The problem manifests itself in many ways.  It manifests itself in poor schools and educational opportunities for our children; failed and marginal businesses; an ever-expanding cadre of religious institutions and churches with ever fewer members and gentrification, to name a few.  Rome is burning while we are fiddling.

Although the vast majority of people in the community know that this is a problem of significance, very few people will openly admit or discuss it.  It’s called washing your dirty laundry in public.

The real problem is that it is not being washed anywhere, public or private.  We see failure after failure in the business community, in our educational institutions and so many other places, and yet, we fail to even admit the problem’s existence, much less any corrective actions that may be taken to mitigate its corrosive effect.

In order for a community to grow and be vibrant, it needs a core group of citizens that care more about the community than they do their own issues.  The community has to matter more than the political cliques that you are in or the politicians you want to support.

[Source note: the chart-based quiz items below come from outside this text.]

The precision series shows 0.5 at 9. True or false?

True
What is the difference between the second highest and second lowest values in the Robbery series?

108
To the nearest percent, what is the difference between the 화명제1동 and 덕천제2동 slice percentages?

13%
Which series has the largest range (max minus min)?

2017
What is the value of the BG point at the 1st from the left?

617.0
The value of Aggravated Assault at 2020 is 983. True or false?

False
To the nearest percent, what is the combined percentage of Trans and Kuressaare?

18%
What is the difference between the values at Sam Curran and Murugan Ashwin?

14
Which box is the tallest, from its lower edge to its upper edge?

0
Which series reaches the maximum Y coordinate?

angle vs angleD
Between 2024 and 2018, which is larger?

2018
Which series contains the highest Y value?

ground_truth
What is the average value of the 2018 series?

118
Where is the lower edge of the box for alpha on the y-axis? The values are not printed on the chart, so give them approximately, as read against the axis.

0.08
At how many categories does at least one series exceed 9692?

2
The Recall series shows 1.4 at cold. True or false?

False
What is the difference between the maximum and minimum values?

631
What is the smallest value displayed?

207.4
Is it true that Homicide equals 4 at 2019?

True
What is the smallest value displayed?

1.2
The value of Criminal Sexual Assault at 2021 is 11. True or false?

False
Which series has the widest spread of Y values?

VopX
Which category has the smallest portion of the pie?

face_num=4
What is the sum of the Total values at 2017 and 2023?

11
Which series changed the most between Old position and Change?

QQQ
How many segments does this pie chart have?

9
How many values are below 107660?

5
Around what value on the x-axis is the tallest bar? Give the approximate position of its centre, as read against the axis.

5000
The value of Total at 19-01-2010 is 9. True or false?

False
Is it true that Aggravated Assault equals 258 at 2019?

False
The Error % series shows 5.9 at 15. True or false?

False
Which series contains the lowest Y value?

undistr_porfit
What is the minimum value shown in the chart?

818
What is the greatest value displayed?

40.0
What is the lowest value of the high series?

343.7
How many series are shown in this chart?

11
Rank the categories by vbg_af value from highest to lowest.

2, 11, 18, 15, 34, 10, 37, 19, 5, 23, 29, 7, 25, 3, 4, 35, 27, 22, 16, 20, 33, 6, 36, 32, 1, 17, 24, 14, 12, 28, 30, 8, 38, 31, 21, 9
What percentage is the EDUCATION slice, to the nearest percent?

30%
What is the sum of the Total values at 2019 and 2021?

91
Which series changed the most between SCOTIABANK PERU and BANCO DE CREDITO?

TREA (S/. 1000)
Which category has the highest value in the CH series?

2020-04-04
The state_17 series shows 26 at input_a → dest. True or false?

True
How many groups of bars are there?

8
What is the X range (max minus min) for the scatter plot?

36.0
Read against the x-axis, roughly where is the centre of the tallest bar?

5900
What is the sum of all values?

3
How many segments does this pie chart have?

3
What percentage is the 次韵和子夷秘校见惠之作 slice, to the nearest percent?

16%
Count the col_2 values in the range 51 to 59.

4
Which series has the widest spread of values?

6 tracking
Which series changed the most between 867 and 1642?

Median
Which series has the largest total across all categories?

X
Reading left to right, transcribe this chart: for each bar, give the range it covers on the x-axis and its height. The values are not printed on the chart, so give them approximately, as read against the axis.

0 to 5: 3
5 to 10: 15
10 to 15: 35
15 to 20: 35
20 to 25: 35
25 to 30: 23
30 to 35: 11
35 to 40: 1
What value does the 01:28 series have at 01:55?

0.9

The businesses within the community have to have the support of the community as well as advice on how to improve and meet the needs of the community.  The community needs processes, procedures, institutions, groups, leaders and people that seek to unite rather than divide the community against its own interest.

I honestly believe that many people, including leaders, within the community genuinely want to see the community grow and prosper. However, they oftentimes believe that it can only grow and prosper if things are done the way they want or believe they should be done.

While the community may be better off if the path of a few is followed, it is much more likely to continue on the path that it is currently on because no matter what is done, the detractors will be there to discount and criticize.

If progress is to be made, it will be because people who are sworn enemies, opponents, combatants, whatever you want to call them, realize that in order to move the community forward, all parts of the community’s voice must be heard and allowed to participate in the process.

County Commissioner Ken Welch wrote an article entitled the “Mayoral Morning After” that stated that there was a necessity for the sides to come together after the election and work for the common good of the community.  I would like to suggest that he host a community gathering shortly after the election and invite all of the varying sides and interest to begin the process of identifying those common core goals that we all should be able to support.

That we begin the process of recognizing each other’s differences and points of view and begin placing a higher priority on our common goals than our individual civic interests.

There is no sense in pretending that we are all going to come together, sing Kumbaya and live happily ever after. Learning to work together is going to be as hard as the fighting we have been participating in for so long. However, the fruits of our labor should be much more rewarding.